— Не этих же сверчков, — качнул он головой в темноту, — пришли мы слушать.
— А зачем мы пришли?
— Ну… Вы сами знаете.
— Нет, не знаю, — сказала она.
— Знаете!
— Откуда? Может, пришли, чтобы вы еще что-нибудь сообщили мне? Рассказали о научном открытии?
Ее слова ударили его, как хлесткая розга. А где-то в мыслях проскользнуло, пролетело, что за его цинизм ему заплачено сполна. Даже сверх меры. В одно мгновение ему показалось, что его словно скрутило что-то. Скрутило и не отпускало, и не осталось в нем ни радости, ни подъема, ни тревожного ожидания, ни того веселого нахальства. Ему стало противно. И он сам, и этот вечер, и сверчки — все. И исчезло, сгинуло то дразнящее желание сделать ей больно, смять, прижать к себе, растворить в себе…
— Вы все же кому-то рассказали… — произнес Борозна как-то глухо, вяло.
— Подруге…
— А подруга подруге. А та — Бабенко.
— А вы что же хотели? Чтобы я молчала и дома, в уголочке, переживала ваше величие! Вы же сами… вон какой прагматик. Еще и утверждаете — век такой. Что же вы хотите от меня? Вы даже не подумали, что у меня самой, если ваши догадки подтвердятся, сизым дымом горит диссертация. Вы мне что-то предложили, посоветовали или хоть расспросили о том, над чем я работаю? Вы подумали, что я человек? Какой-никакой, а все же научный сотрудник… Ну, хоть плохонький. Пусть даже приспособленец от науки. Но ведь человек. Забыли о человеке. Проповедовали наивысшую мораль и пренебрегли ею.
— Почему же, я как о человеке…
— О бабе…
— Зачем же так грубо?
— Потому что вы так на меня смотрите. По крайней мере сейчас.
Она отгадала его мысли, и это не было странно. Однако его поразило, ошеломило, что она отгадала до конца, в беспощадной логической последовательности: стремление ошеломить научной эрудицией, осведомленностью, легкомысленное бравирование, заимствованное нахальство. В это мгновение он был весь как вывернутая наизнанку рукавица. Даже этот его критический взгляд на путь, по которому идет их лаборатория… Он пока еще не думал о том, что вырастет из его слов, когда они распространятся по всей лаборатории. Хотя теперь знал наверное — вырастет что-то плохое. По крайней мере для него. Но это еще будет… Оно пока еще — как градовая туча на горизонте в то время, когда горит свой дом. Он поступил безрассудно, просто по-идиотски. Но обиднее всего ему было оттого, что нарушил что-то из тех больших и светлых принципов, которые построил в своем сердце и которые, он чувствовал, должны были стать законом его жизни. Нарушил не до конца, может, и не во многом, но и это его опечалило.

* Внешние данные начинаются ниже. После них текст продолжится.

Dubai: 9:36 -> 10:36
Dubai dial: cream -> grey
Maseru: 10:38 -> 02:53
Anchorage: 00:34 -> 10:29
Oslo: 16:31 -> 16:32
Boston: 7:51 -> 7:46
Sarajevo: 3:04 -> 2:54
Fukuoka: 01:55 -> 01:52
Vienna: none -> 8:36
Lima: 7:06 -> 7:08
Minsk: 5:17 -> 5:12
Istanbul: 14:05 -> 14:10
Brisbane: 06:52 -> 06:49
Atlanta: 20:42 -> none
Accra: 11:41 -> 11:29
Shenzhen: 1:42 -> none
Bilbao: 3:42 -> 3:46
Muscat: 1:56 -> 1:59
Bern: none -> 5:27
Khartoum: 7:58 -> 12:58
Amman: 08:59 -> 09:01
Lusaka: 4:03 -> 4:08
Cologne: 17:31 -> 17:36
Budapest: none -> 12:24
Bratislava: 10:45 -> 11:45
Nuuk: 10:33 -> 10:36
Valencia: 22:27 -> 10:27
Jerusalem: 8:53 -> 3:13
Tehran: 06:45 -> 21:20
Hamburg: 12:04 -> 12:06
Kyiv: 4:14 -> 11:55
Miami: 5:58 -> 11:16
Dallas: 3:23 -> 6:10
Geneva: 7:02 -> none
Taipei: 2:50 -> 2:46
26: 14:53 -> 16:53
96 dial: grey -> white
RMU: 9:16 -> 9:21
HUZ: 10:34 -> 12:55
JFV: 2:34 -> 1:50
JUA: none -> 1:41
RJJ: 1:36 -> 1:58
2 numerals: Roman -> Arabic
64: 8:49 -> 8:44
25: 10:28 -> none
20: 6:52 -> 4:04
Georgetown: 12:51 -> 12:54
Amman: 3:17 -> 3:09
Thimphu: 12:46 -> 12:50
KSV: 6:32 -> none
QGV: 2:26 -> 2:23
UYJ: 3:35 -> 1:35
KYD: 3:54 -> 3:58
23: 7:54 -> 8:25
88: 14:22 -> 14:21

— Давайте оставим это, — сказал он.
— Что?
— Ну, о лаборатории.
— Хорошо, оставили. Дальше что?
Он молчал.
— Так-так, — сказала она. — Какие же конструктивные действия вместо этого отжившего, сентиментального — тьфу, гниль, ричардсоновщина, карамзиновщина — хождения вы хотели предложить?
— Ну, поехать ко мне…
— Послушать проигрыватель… Посмотреть альбомы…
— Да, — сказал он и сразу же спохватился, увидев насмешку в ее глазах. И тотчас что-то острое проснулось в нем — откуда она знает? Ах, она знает все. Странно, но это сейчас не отталкивало.
— А потом — бутылка шампанского. От него быстро пьянеют… Интим… Приглушенный свет.